The Chat function of the Together Python Library allows you to easily chat with any of the models in Together API with a single command. With pre-structured prompts and history, the chat function allows for seamless back-and-forth interactions with your favorite models from the command line.

To get started, first start an Inference VM from the Playground (starting and stopping instances with an API call and the Python library are coming soon!).

See all commands with:

together chat --help

Quickstart

To start an interactive chat session, simply run:

$ together chat

This will start a chat session with the default model togethercomputer/RedPajama-INCITE-7B-Chat.

You can specify a different model with --model or -m. See the List Models section for how to list all available models. Here's an example:

$ together chat -m togethercomputer/RedPajama-INCITE-Chat-3B-v1

Chat format

The prompt format for chat looks like this:

"{HISTORY}{user_id}: {prompt}\n{bot_id}:"

The default value for is <human> for {user_id} and <bot> for {bot_id} which follows the prompt template for the laion/OIG dataset. These values can be assigned with --user_id and --bot_id and recommended to be changed to the model's format for best results.

Other arguments

  • max-tokens: Maximum number of tokens to generate per request. Defaults to 128.
  • stop: Tokens to stop generation at. Accepts multiple values. Defaults to [""] and adds user_id if a custom one is provided.
  • temperature: Determines the degree of randomness in the response. Default=0.7
  • top-p: Used to dynamically adjust the number of choices for each predicted token based on the cumulative probabilities. Default=0.7
  • top-k: Used to limit the number of choices for the next predicted word or token. Default=50
  • repetition-penalty: Controls the diversity of generated text by reducing the likelihood of repeated sequences. Higher values decrease repetition.

Chat vs Complete

Complete can be made to behave similar to Chat, but requires formatting the prompts manually. Here's an example of Chat and Complete commands that will produce the same results:

$ together chat
Loading togethercomputer/RedPajama-INCITE-7B-Chat
Type /quit to quit, /help, or /? to list commands.

>>> List the best restaurants in SF
$ together complete "<human>: List the best restaurants in SF\n<bot>: "
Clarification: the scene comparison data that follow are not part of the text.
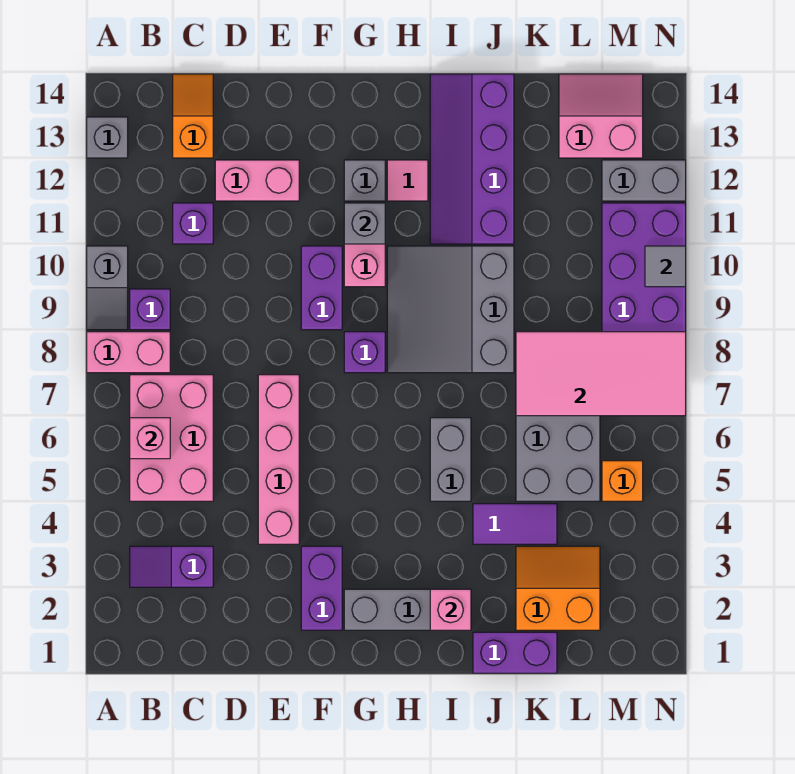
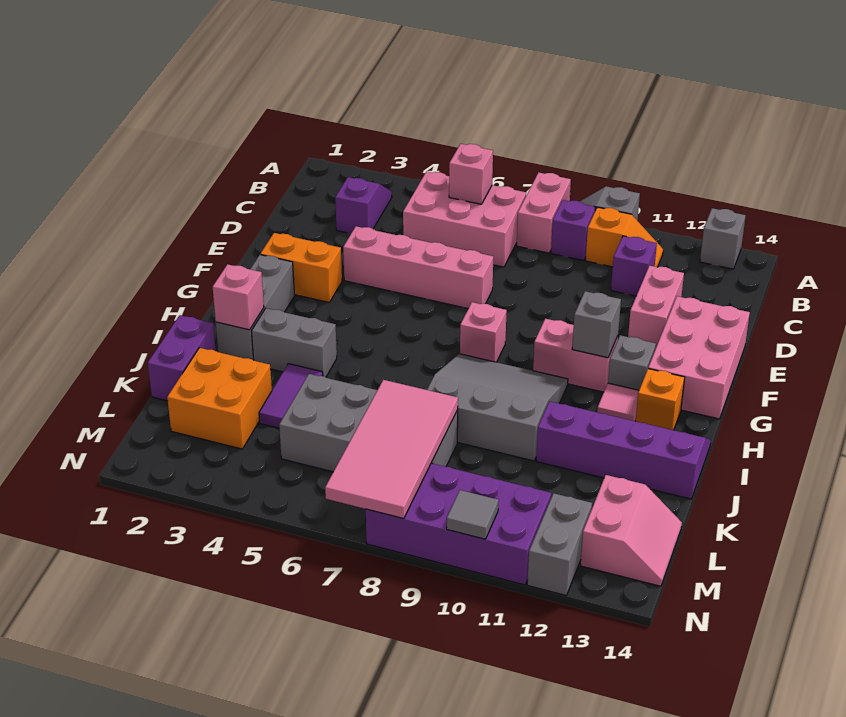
orange 1x2 slope [173,74,213,158] -> orange 1x2 slope moved to [586,207,663,267]
none -> pink 2x3 brick [648,296,750,419]
purple 1x2 brick [301,546,342,630] -> orange 1x2 brick [261,233,342,302]
purple 1x2 brick [301,246,342,330] -> none
purple 1x1 brick [344,332,385,373] -> pink 1x1 brick [460,302,507,362]
grey 1x2 brick [430,418,471,501] -> grey 1x2 brick moved to [251,308,337,377]
orange 2x2 slope [516,546,600,630] -> orange 2x2 brick [167,348,272,449]
orange 1x1 brick [602,461,643,501] -> orange 1x1 brick moved to [636,369,685,430]

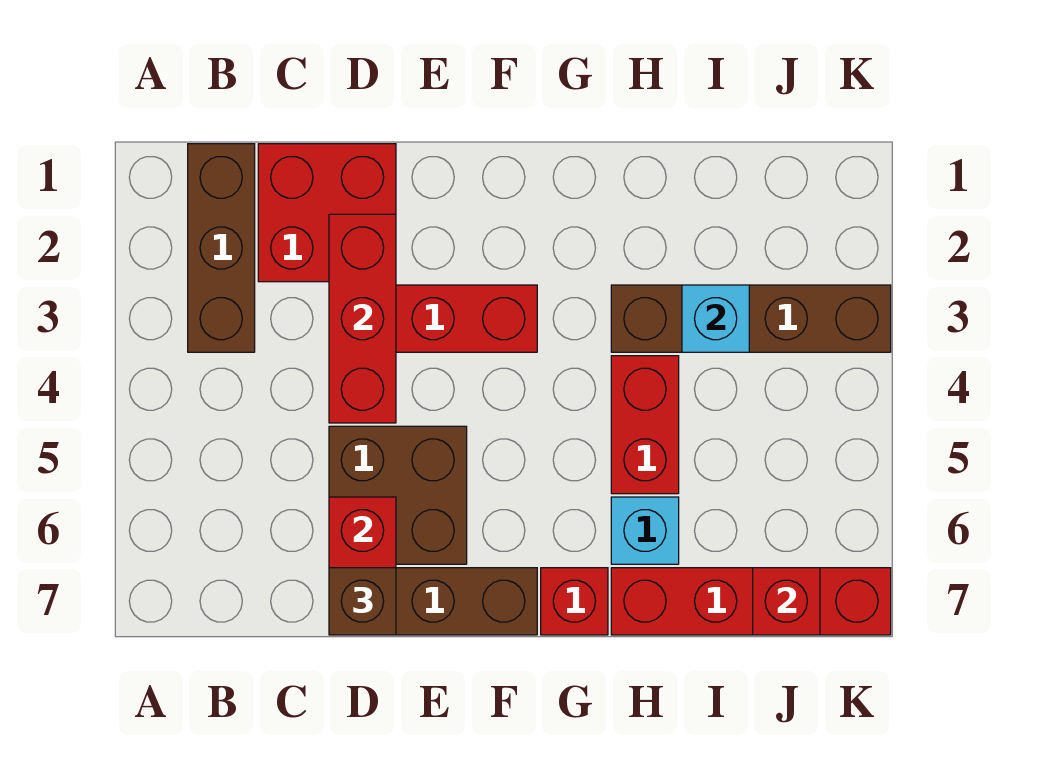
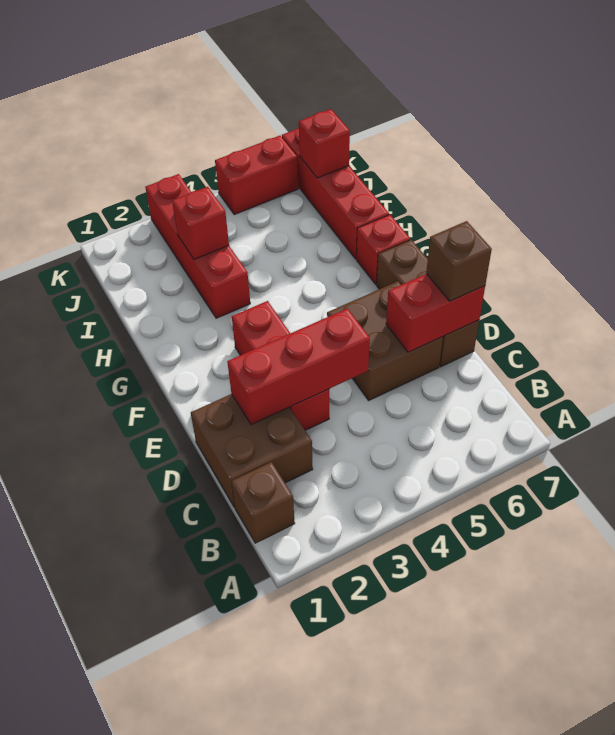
brown 1x3 brick [188,144,255,352] -> brown 1x1 brick [231,462,295,543]
red 2x2 brick [258,144,396,282] -> brown 2x2 brick [191,394,313,507]
brown 1x4 brick [611,285,891,352] -> red 1x4 brick [145,174,250,318]
red 1x2 brick [611,356,679,494] -> red 1x2 brick moved to [215,136,298,215]
cyan 1x1 brick [611,497,679,564] -> none
cyan 1x1 brick [682,285,749,352] -> red 1x1 brick [172,187,229,259]

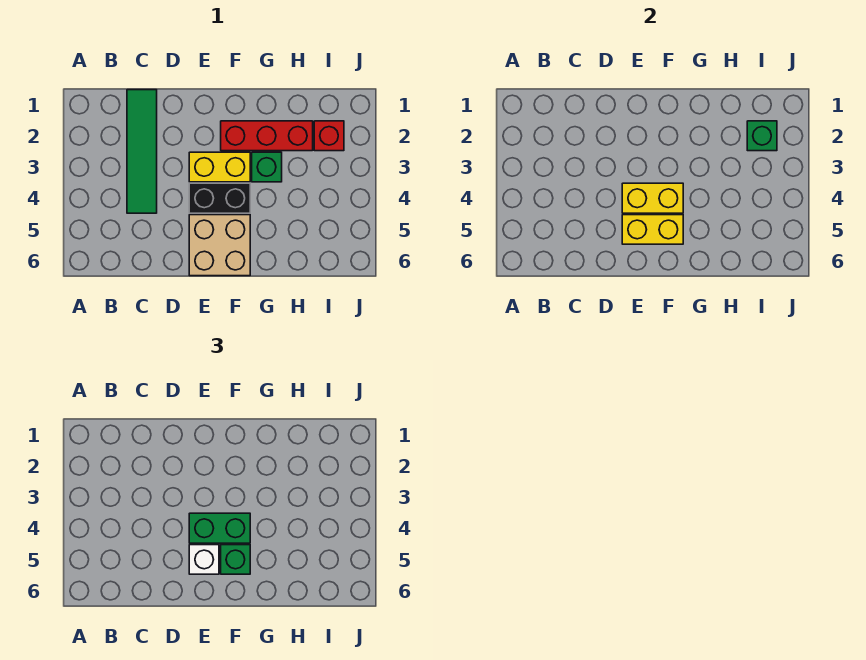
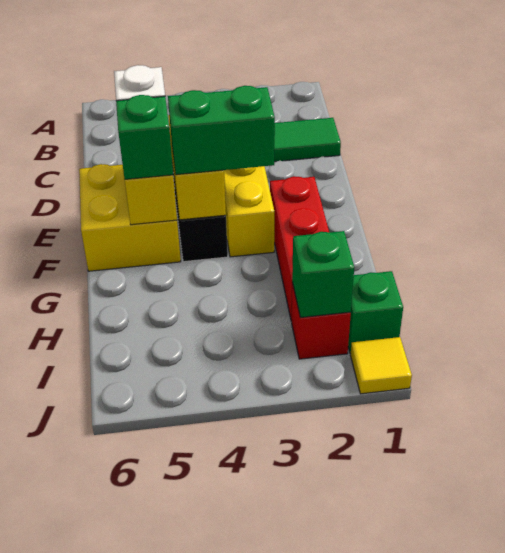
green 1x2 brick [189,513,250,543] -> green 1x2 brick turned to [168,86,275,175]
tan 2x2 brick [189,215,250,276] -> yellow 2x2 brick [79,164,181,271]
green 1x1 brick [252,152,282,182] -> green 1x1 brick moved to [348,271,403,354]
none -> yellow 1x1 tile [350,337,412,394]

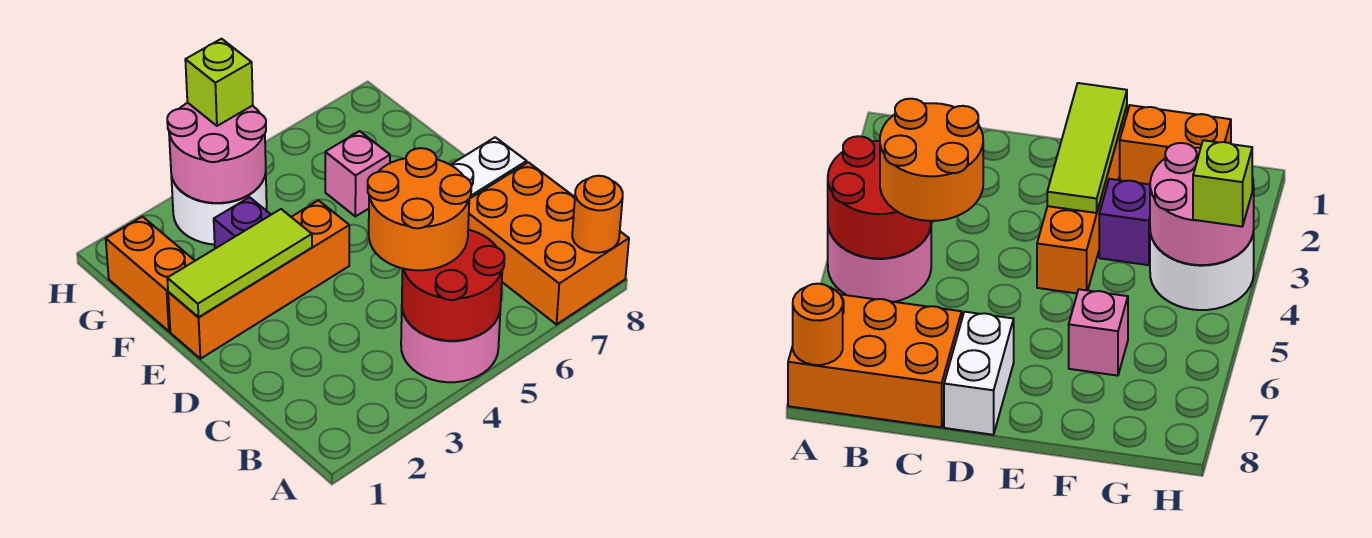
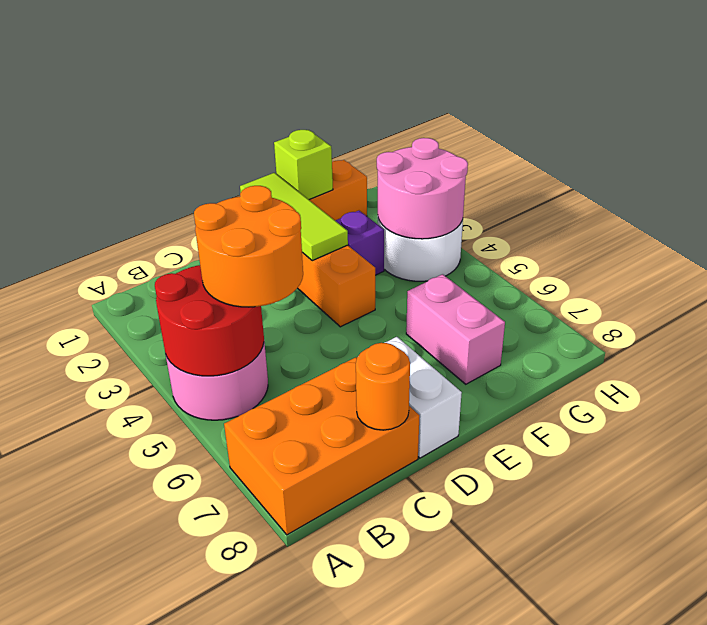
orange 1x1 round brick [572,176,623,253] -> orange 1x1 round brick moved to [356,343,410,430]
pink 1x1 brick [325,131,390,217] -> pink 1x2 brick [406,274,505,384]
lime 1x1 brick [185,39,253,126] -> lime 1x1 brick moved to [274,130,333,200]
The key difference is that Chat is a purely interactive experience with features like chat history, while Complete offers a more customizable and manual experience useful for implementations in custom use-cases.

FAQ

Why do I see a 429 status code error - "No instance started"?

This error is returned by the server if an Inference VM has not been started for the model being queried. To resolve this error, simply navigate to the Playground and start an instance of a model by hitting the "play" button in the model card.

What models are available to chat with?

See the Models page for a list of models that can be queried. You can also see these models by navigating to the Playground.